Task:
For each entry below, copy the text exactly and leave out any picture.

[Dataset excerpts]
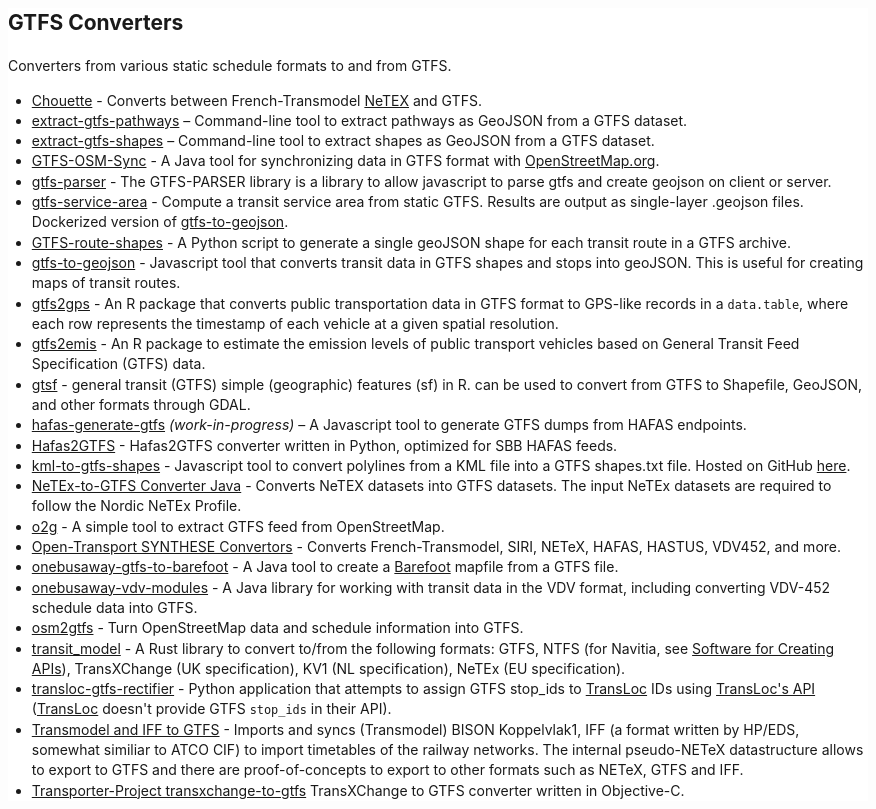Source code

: ## GTFS Converters

Converters from various static schedule formats to and from GTFS.

- [Chouette](https://enroute.atlassian.net/wiki/spaces/PUBLIC/pages/539426886/Chouette+Convert) - Converts between French-Transmodel [NeTEX](https://transmodel-cen.eu/index.php/netex/) and GTFS.
- [extract-gtfs-pathways](https://github.com/derhuerst/extract-gtfs-pathways) – Command-line tool to extract pathways as GeoJSON from a GTFS dataset.
- [extract-gtfs-shapes](https://github.com/derhuerst/extract-gtfs-shapes) – Command-line tool to extract shapes as GeoJSON from a GTFS dataset.
- [GTFS-OSM-Sync](https://github.com/CUTR-at-USF/gtfs-osm-sync) - A Java tool for synchronizing data in GTFS format with [OpenStreetMap.org](http://www.openstreetmap.org/).
- [gtfs-parser](https://github.com/ioTransit/gtfs-parser) - The GTFS-PARSER library is a library to allow javascript to parse gtfs and create geojson on client or server.
- [gtfs-service-area](https://github.com/cal-itp/gtfs-service-area) - Compute a transit service area from static GTFS. Results are output as single-layer .geojson files. Dockerized version of [gtfs-to-geojson](https://github.com/BlinkTagInc/gtfs-to-geojson).
- [GTFS-route-shapes](https://github.com/kotrc/GTFS-route-shapes) - A Python script to generate a single geoJSON shape for each transit route in a GTFS archive.
- [gtfs-to-geojson](https://github.com/BlinkTagInc/gtfs-to-geojson) - Javascript tool that converts transit data in GTFS shapes and stops into geoJSON. This is useful for creating maps of transit routes.
- [gtfs2gps](https://github.com/ipeaGIT/gtfs2gps) - An R package that converts public transportation data in GTFS format to GPS-like records in a `data.table`, where each row represents the timestamp of each vehicle at a given spatial resolution.
- [gtfs2emis](https://github.com/ipeaGIT/gtfs2emis) - An R package to estimate the emission levels of public transport vehicles based on General Transit Feed Specification (GTFS) data.
- [gtsf](https://github.com/r-gtfs/gtsf) - general transit (GTFS) simple (geographic) features (sf) in R. can be used to convert from GTFS to Shapefile, GeoJSON, and other formats through GDAL.
- [hafas-generate-gtfs](https://github.com/derhuerst/hafas-generate-gtfs) *(work-in-progress)* – A Javascript tool to generate GTFS dumps from HAFAS endpoints.
- [Hafas2GTFS](https://github.com/geops/hafas2gtfs) - Hafas2GTFS converter written in Python, optimized for SBB HAFAS feeds.
- [kml-to-gtfs-shapes](https://github.com/bdferris/kml-to-gtfs-shapes/tree/gh-pages) - Javascript tool to convert polylines from a KML file into a GTFS shapes.txt file. Hosted on GitHub [here](http://bdferris.github.io/kml-to-gtfs-shapes/).
- [NeTEx-to-GTFS Converter Java](https://github.com/entur/netex-gtfs-converter-java) - Converts NeTEX datasets into GTFS datasets. The input NeTEx datasets are required to follow the Nordic NeTEx Profile.
- [o2g](https://github.com/hiposfer/o2g) - A simple tool to extract GTFS feed from OpenStreetMap.
- [Open-Transport SYNTHESE Convertors](https://github.com/Open-Transport/synthese/wiki) - Converts French-Transmodel, SIRI, NETeX, HAFAS, HASTUS, VDV452, and more.
- [onebusaway-gtfs-to-barefoot](https://github.com/OneBusAway/onebusaway-gtfs-to-barefoot) - A Java tool to create a [Barefoot](https://github.com/bmwcarit/barefoot) mapfile from a GTFS file.
- [onebusaway-vdv-modules](https://github.com/OneBusAway/onebusaway-vdv-modules) - A Java library for working with transit data in the VDV format, including converting VDV-452 schedule data into GTFS.
- [osm2gtfs](https://github.com/grote/osm2gtfs) - Turn OpenStreetMap data and schedule information into GTFS.
- [transit_model](https://github.com/hove-io/transit_model) - A Rust library to convert to/from the following formats: GTFS, NTFS (for Navitia, see [Software for Creating APIs](#software-for-creating-apis)), TransXChange (UK specification), KV1 (NL specification), NeTEx (EU specification).
- [transloc-gtfs-rectifier](https://github.com/laidig/transloc-gtfs-rectifier) - Python application that attempts to assign GTFS stop_ids to [TransLoc](http://transloc.com/) IDs using [TransLoc's API](https://market.mashape.com/transloc/openapi-1-2) ([TransLoc](http://transloc.com/) doesn't provide GTFS `stop_ids` in their API).
- [Transmodel and IFF to GTFS](https://github.com/bliksemlabs/bliksemintegration) - Imports and syncs (Transmodel) BISON Koppelvlak1, IFF (a format written by HP/EDS, somewhat similiar to ATCO CIF) to import timetables of the railway networks. The internal pseudo-NETeX datastructure allows to export to GTFS and there are proof-of-concepts to export to other formats such as NETeX, GTFS and IFF.
- [Transporter-Project transxchange-to-gtfs](https://github.com/Transporter-Project/transxchange-to-gtfs) TransXChange to GTFS converter written in Objective-C.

Answer to the exercise:
Source code

: ## GTFS Converters

Converters from various static schedule formats to and from GTFS.

- [Chouette](https://enroute.atlassian.net/wiki/spaces/PUBLIC/pages/539426886/Chouette+Convert) - Converts between French-Transmodel [NeTEX](https://transmodel-cen.eu/index.php/netex/) and GTFS.
- [extract-gtfs-pathways](https://github.com/derhuerst/extract-gtfs-pathways) – Command-line tool to extract pathways as GeoJSON from a GTFS dataset.
- [extract-gtfs-shapes](https://github.com/derhuerst/extract-gtfs-shapes) – Command-line tool to extract shapes as GeoJSON from a GTFS dataset.
- [GTFS-OSM-Sync](https://github.com/CUTR-at-USF/gtfs-osm-sync) - A Java tool for synchronizing data in GTFS format with [OpenStreetMap.org](http://www.openstreetmap.org/).
- [gtfs-parser](https://github.com/ioTransit/gtfs-parser) - The GTFS-PARSER library is a library to allow javascript to parse gtfs and create geojson on client or server.
- [gtfs-service-area](https://github.com/cal-itp/gtfs-service-area) - Compute a transit service area from static GTFS. Results are output as single-layer .geojson files. Dockerized version of [gtfs-to-geojson](https://github.com/BlinkTagInc/gtfs-to-geojson).
- [GTFS-route-shapes](https://github.com/kotrc/GTFS-route-shapes) - A Python script to generate a single geoJSON shape for each transit route in a GTFS archive.
- [gtfs-to-geojson](https://github.com/BlinkTagInc/gtfs-to-geojson) - Javascript tool that converts transit data in GTFS shapes and stops into geoJSON. This is useful for creating maps of transit routes.
- [gtfs2gps](https://github.com/ipeaGIT/gtfs2gps) - An R package that converts public transportation data in GTFS format to GPS-like records in a `data.table`, where each row represents the timestamp of each vehicle at a given spatial resolution.
- [gtfs2emis](https://github.com/ipeaGIT/gtfs2emis) - An R package to estimate the emission levels of public transport vehicles based on General Transit Feed Specification (GTFS) data.
- [gtsf](https://github.com/r-gtfs/gtsf) - general transit (GTFS) simple (geographic) features (sf) in R. can be used to convert from GTFS to Shapefile, GeoJSON, and other formats through GDAL.
- [hafas-generate-gtfs](https://github.com/derhuerst/hafas-generate-gtfs) *(work-in-progress)* – A Javascript tool to generate GTFS dumps from HAFAS endpoints.
- [Hafas2GTFS](https://github.com/geops/hafas2gtfs) - Hafas2GTFS converter written in Python, optimized for SBB HAFAS feeds.
- [kml-to-gtfs-shapes](https://github.com/bdferris/kml-to-gtfs-shapes/tree/gh-pages) - Javascript tool to convert polylines from a KML file into a GTFS shapes.txt file. Hosted on GitHub [here](http://bdferris.github.io/kml-to-gtfs-shapes/).
- [NeTEx-to-GTFS Converter Java](https://github.com/entur/netex-gtfs-converter-java) - Converts NeTEX datasets into GTFS datasets. The input NeTEx datasets are required to follow the Nordic NeTEx Profile.
- [o2g](https://github.com/hiposfer/o2g) - A simple tool to extract GTFS feed from OpenStreetMap.
- [Open-Transport SYNTHESE Convertors](https://github.com/Open-Transport/synthese/wiki) - Converts French-Transmodel, SIRI, NETeX, HAFAS, HASTUS, VDV452, and more.
- [onebusaway-gtfs-to-barefoot](https://github.com/OneBusAway/onebusaway-gtfs-to-barefoot) - A Java tool to create a [Barefoot](https://github.com/bmwcarit/barefoot) mapfile from a GTFS file.
- [onebusaway-vdv-modules](https://github.com/OneBusAway/onebusaway-vdv-modules) - A Java library for working with transit data in the VDV format, including converting VDV-452 schedule data into GTFS.
- [osm2gtfs](https://github.com/grote/osm2gtfs) - Turn OpenStreetMap data and schedule information into GTFS.
- [transit_model](https://github.com/hove-io/transit_model) - A Rust library to convert to/from the following formats: GTFS, NTFS (for Navitia, see [Software for Creating APIs](#software-for-creating-apis)), TransXChange (UK specification), KV1 (NL specification), NeTEx (EU specification).
- [transloc-gtfs-rectifier](https://github.com/laidig/transloc-gtfs-rectifier) - Python application that attempts to assign GTFS stop_ids to [TransLoc](http://transloc.com/) IDs using [TransLoc's API](https://market.mashape.com/transloc/openapi-1-2) ([TransLoc](http://transloc.com/) doesn't provide GTFS `stop_ids` in their API).
- [Transmodel and IFF to GTFS](https://github.com/bliksemlabs/bliksemintegration) - Imports and syncs (Transmodel) BISON Koppelvlak1, IFF (a format written by HP/EDS, somewhat similiar to ATCO CIF) to import timetables of the railway networks. The internal pseudo-NETeX datastructure allows to export to GTFS and there are proof-of-concepts to export to other formats such as NETeX, GTFS and IFF.
- [Transporter-Project transxchange-to-gtfs](https://github.com/Transporter-Project/transxchange-to-gtfs) TransXChange to GTFS converter written in Objective-C.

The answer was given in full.